### Task inputs
- - - - - - -

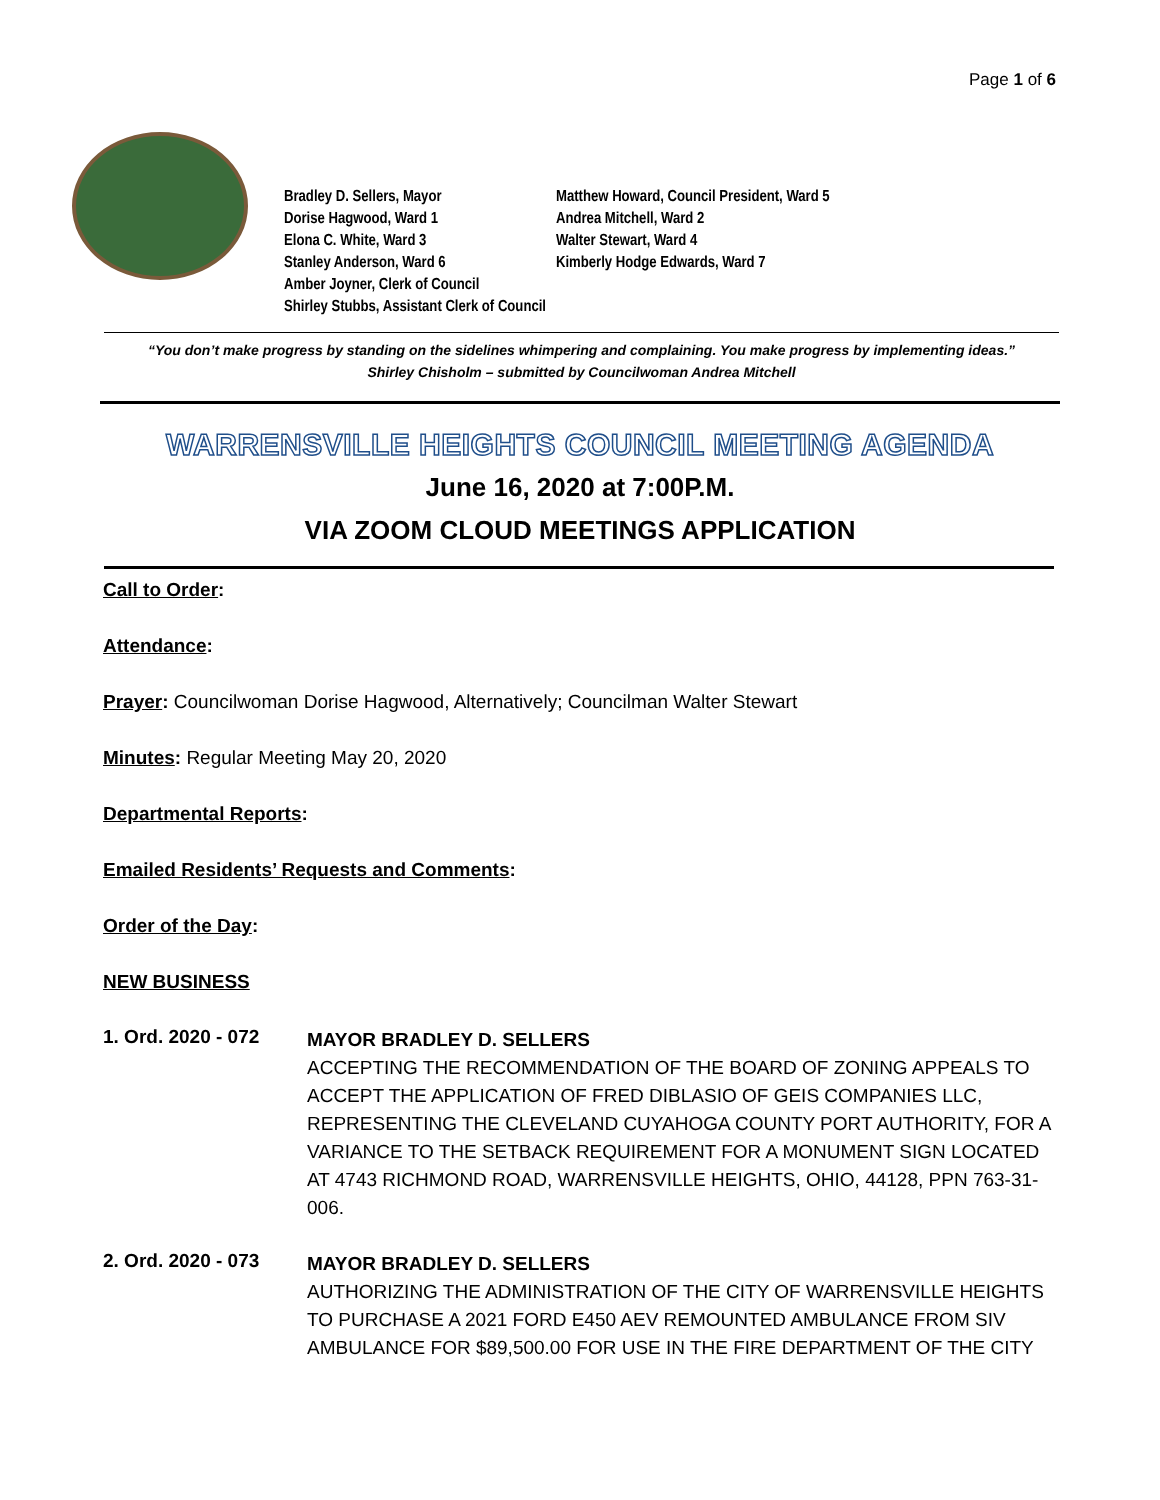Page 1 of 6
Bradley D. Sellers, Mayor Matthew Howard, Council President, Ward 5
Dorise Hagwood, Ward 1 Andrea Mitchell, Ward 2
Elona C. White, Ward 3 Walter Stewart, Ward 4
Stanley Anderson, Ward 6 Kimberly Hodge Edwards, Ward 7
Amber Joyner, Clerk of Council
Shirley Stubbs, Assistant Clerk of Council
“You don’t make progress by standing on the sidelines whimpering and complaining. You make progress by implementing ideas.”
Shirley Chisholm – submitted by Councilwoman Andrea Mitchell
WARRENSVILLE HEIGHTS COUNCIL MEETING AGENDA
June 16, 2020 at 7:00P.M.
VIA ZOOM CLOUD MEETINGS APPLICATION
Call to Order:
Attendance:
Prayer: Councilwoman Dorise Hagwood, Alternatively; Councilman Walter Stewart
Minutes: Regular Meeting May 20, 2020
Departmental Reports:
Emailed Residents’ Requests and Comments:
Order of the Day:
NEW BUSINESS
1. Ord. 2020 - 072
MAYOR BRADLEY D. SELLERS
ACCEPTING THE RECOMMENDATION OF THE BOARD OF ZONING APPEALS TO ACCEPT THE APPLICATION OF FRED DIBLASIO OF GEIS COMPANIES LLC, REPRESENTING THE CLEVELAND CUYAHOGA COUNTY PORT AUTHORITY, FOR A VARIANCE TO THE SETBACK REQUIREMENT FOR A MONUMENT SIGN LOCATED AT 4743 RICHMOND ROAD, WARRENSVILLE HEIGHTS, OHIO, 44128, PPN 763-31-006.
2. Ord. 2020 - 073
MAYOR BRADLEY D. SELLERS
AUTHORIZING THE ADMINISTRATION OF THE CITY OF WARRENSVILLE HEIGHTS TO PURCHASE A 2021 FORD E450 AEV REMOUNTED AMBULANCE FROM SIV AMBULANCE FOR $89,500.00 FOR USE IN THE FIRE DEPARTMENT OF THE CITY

- - - - - - -

### Problem to work on
Your answer should consist of each line of the data above in which the word "Hagwood" occurs.

### Solution for this exercise
Dorise Hagwood, Ward 1 Andrea Mitchell, Ward 2
Prayer: Councilwoman Dorise Hagwood, Alternatively; Councilman Walter Stewart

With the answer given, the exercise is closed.